I know following the markets (knowing what NASDAQ closed at, where do you see the market heading etc) and having a few solid stock pitches is important.
I’m focusing on accounting and valuation questions at the moment, but are there any technicals (eg stuff in or not in the 400Q guide) I should know for interviews?
TIA
For Equity Research (ER) interviews, technical preparation is crucial, but it’s equally important to tailor your focus to the role's specific demands. Based on the most helpful WSO content, here’s what you should prioritize:
1. Accounting Fundamentals
2. Valuation Techniques
3. Stock Pitch Preparation
4. Market Awareness
5. Industry-Specific Knowledge
6. Modeling Skills
7. Behavioral and Fit
Bonus Tip:
Practice writing a short equity research report. This will help you articulate your investment thesis clearly and concisely, which is a critical skill for ER roles.
By focusing on these areas, you’ll be well-prepared to tackle both technical and behavioral questions in your ER interviews. Good luck!
Sources: Studying process, 3 Key Tips for Getting an ER Interview, Notes for Technical Interview Questions, Investment Banking Interview Questions - 15 Answers to Land the Job
Bump
Brush up on your technical indicators like bollinger bands, RSI, moving averages (50 vs. 200 day), Fibonacci sequences, non-euclidean surfaces, and non-newtonian fluid dynamics.
Jk - if you have the following down you should be in a good spot:
Should I know when to hedge commercial paper against libor and the delta hedge puts?
Fr though thank you beast
Damn you must be as old as me, LIBOR isn't a thing anymore haha.
Former PM ($1B AUM) here. You're focusing on the cover charge, not the main event.
Technicals (accounting, valuation, the 400 questions) are just the cover charge. If you don't know them, you don't get past the door. But reciting the definition of EBITDA doesn't get you a job offer. It just prevents you from being kicked out immediately.
Knowing where the NASDAQ closed yesterday is irrelevant. I have a Bloomberg terminal for that. I don't need a junior analyst to tell me the index level. I need one who can tell me why the market is mispricing a specific asset.
In my 15 years managing money, I never hired a candidate because they got a tricky accounting question right. I hired them because of the stock pitch. Most candidates lose the offer during the pitch defense, not the resume screen.
Stop writing "book reports." A write-up without variant perception or a view on what's priced into the stock is just a summary. You sound like a student, not a risk-taker.

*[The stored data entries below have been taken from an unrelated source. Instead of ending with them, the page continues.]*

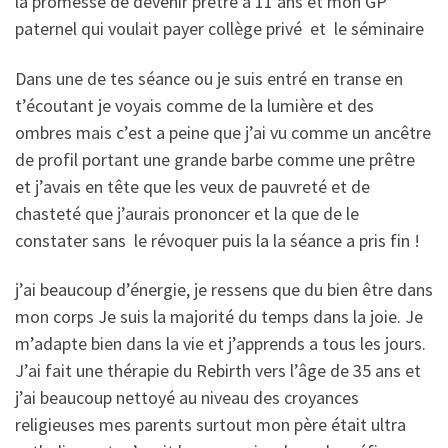
la promesse de devenir prêtre a 11 ans et mon GP
paternel qui voulait payer collège privé et le séminaire
Dans une de tes séance ou je suis entré en transe en
t’écoutant je voyais comme de la lumière et des
ombres mais c’est a peine que j’ai vu comme un ancêtre
de profil portant une grande barbe comme une prêtre
et j’avais en tête que les veux de pauvreté et de
chasteté que j’aurais prononcer et la que de le
constater sans le révoquer puis la la séance a pris fin !
j’ai beaucoup d’énergie, je ressens que du bien être dans
mon corps Je suis la majorité du temps dans la joie. Je
m’adapte bien dans la vie et j’apprends a tous les jours.
J’ai fait une thérapie du Rebirth vers l’âge de 35 ans et
j’ai beaucoup nettoyé au niveau des croyances
religieuses mes parents surtout mon père était ultra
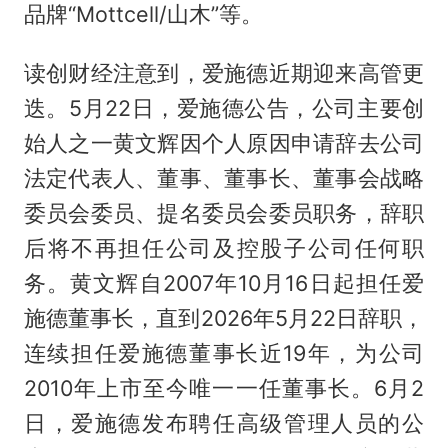
品牌“Mottcell/山木”等。
读创财经注意到，爱施德近期迎来高管更
迭。5月22日，爱施德公告，公司主要创
始人之一黄文辉因个人原因申请辞去公司
法定代表人、董事、董事长、董事会战略
委员会委员、提名委员会委员职务，辞职
后将不再担任公司及控股子公司任何职
务。黄文辉自2007年10月16日起担任爱
施德董事长，直到2026年5月22日辞职，
连续担任爱施德董事长近19年，为公司
2010年上市至今唯一一任董事长。6月2
日，爱施德发布聘任高级管理人员的公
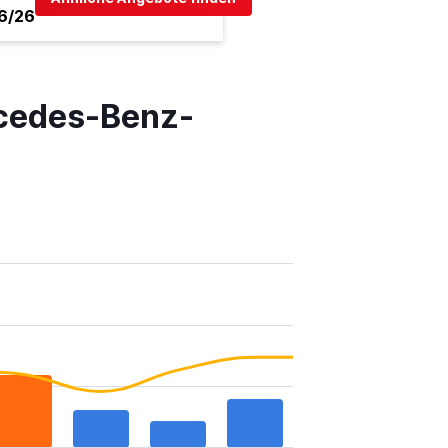
6/26
rcedes-Benz-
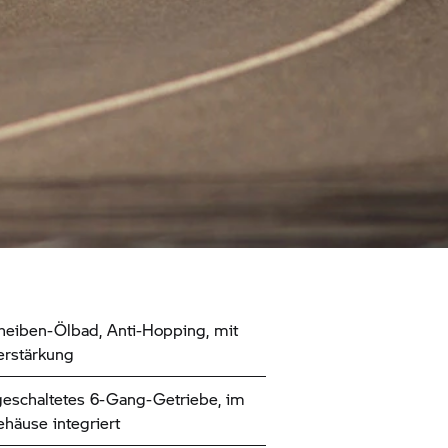
eiben-Ölbad, Anti-Hopping, mit
erstärkung
eschaltetes 6-Gang-Getriebe, im
häuse integriert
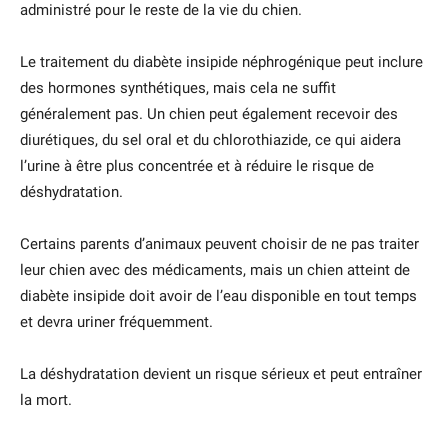
administré pour le reste de la vie du chien.
Le traitement du diabète insipide néphrogénique peut inclure
des hormones synthétiques, mais cela ne suffit
généralement pas. Un chien peut également recevoir des
diurétiques, du sel oral et du chlorothiazide, ce qui aidera
l’urine à être plus concentrée et à réduire le risque de
déshydratation.
Certains parents d’animaux peuvent choisir de ne pas traiter
leur chien avec des médicaments, mais un chien atteint de
diabète insipide doit avoir de l’eau disponible en tout temps
et devra uriner fréquemment.
La déshydratation devient un risque sérieux et peut entraîner
la mort.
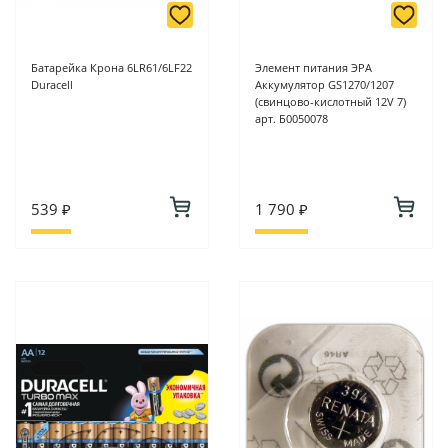
Батарейка Крона 6LR61/6LF22
Элемент питания ЭРА
Duracell
Аккумулятор GS1270/1207
(свинцово-кислотный 12V 7)
арт. Б0050078
539 ₽
1 790 ₽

Here's the trust metric: You don't get hired because your DCF has five scenarios. You get hired because the PM trusts you wouldn't blow up the portfolio while they're on vacation.
Treat technicals as a checklist. Master them and move on. But realize your interview isn't a test—it's an audition. If your pitch isn't bulletproof, you're leaving the offer to chance.
Focus 90% of your remaining prep on your stock pitch. That's where the seat is won.
You are definitely correct, but for sell side ER what would be the equivalent of a "PM trusting you to not blow up the book" phrase?